The study is part of a larger project supported by the Brain and Behavior Research Foundation, a nonprofit organization that funds research into the role of human evolution in shaping the genetics of psychiatric disorders. Such investigations are important, Polimanti said, because studying specific predispositions to mental illnesses throughout the evolution of the human brain can reveal the signatures of these evolutionary processes — common patterns in the way a particular gene has evolved.
“When disorders are maintained in the population, even though they are deleterious and interfere with reproductive fitness, it’s interesting to try to understand why variants with increased risks for these traits are nevertheless retained,” said Joel Gelernter ’79, a medical school psychiatry professor and a co-author on the study.
The researchers used two different types of data: association statistics from genome-wide association studies conducted by the Psychiatric Genomics Consortium and information regarding evolutionary selection signatures, which they derived from multiple tests for positive selection in the human genome.
They found that ASD-associated variations across the human genome, which affect thousands of genes, were positively selected for in larger numbers than would have been expected by chance.
Moreover, using the GWAS data, the scientists investigated whether the genetic mechanisms of ASD are shared across complex cognitive-related traits and calculated their genetic correlation. They determined that the genes with the evolutionary signatures were involved in molecular processes related to nervous system development, synapse organization and axon guidance.
With the positive correlation to traits such as childhood intelligence and college education level, the results indicate that having certain ASD-associated risk variants may have been beneficial during human evolutionary history, Polimanti said.
“We observed that ASD-risk variants across the human genome positively affect cognitive abilities,” Polimanti said. “However, those that carry too many of these genetic factors may develop the disease.”

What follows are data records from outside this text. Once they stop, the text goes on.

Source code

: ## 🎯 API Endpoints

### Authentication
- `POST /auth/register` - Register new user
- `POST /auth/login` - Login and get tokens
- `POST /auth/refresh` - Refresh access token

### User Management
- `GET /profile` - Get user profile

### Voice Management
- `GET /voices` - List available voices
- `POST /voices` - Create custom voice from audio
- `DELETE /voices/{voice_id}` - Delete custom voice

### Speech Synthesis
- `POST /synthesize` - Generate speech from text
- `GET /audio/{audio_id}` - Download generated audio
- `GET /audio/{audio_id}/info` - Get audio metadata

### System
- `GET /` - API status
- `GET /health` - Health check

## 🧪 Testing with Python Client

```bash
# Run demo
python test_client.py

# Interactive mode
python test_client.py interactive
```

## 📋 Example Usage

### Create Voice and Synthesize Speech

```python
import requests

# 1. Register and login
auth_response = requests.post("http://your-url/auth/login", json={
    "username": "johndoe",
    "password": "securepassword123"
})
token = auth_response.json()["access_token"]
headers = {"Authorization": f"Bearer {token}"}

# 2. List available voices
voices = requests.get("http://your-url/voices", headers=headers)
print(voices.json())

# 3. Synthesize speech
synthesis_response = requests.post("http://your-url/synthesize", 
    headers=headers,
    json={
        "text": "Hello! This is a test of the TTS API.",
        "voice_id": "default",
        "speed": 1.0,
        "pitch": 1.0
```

According to Polimanti, the research confirms that ASD is a heritable disorder, and may even involve numerous variants affecting genes related to beneficial mechanisms.
The findings also provide a partial explanation for why variants that increase risk for ASD are retained. These same variants, on a population level, can improve intellectual ability and cognitive function, Gelernter said. However, certain combinations of these sets of variants can lead to ASD.
Gelernter added that the results make a substantial contribution to understanding the balancing pressure involved in genetic selection, in which an individual genetic variant can have both beneficial and deleterious effects.
Other than the genes investigated in this study, the sickle cell anemia risk allele is another example of a gene that can be both advantageous and harmful. Having one copy of the allele provides protection against malaria, but two copies result in sickle cell anemia, Gelernter said.
“These findings open a new perspective about the relationships among ASD, evolution and intelligence,” Polimanti said. “We plan to follow up our ASD findings, deepening our knowledge of the brain mechanisms related to the variants identified by analyzing both ASD cases and healthy controls.”
Polimanti said that as part of an ongoing project, the future study will also include investigating evolutionary mechanisms related to other mental illnesses.
According to the Centers for Disease Control and Prevention, about 1 in 68 children in the U.S. has been identified with some form of ASD.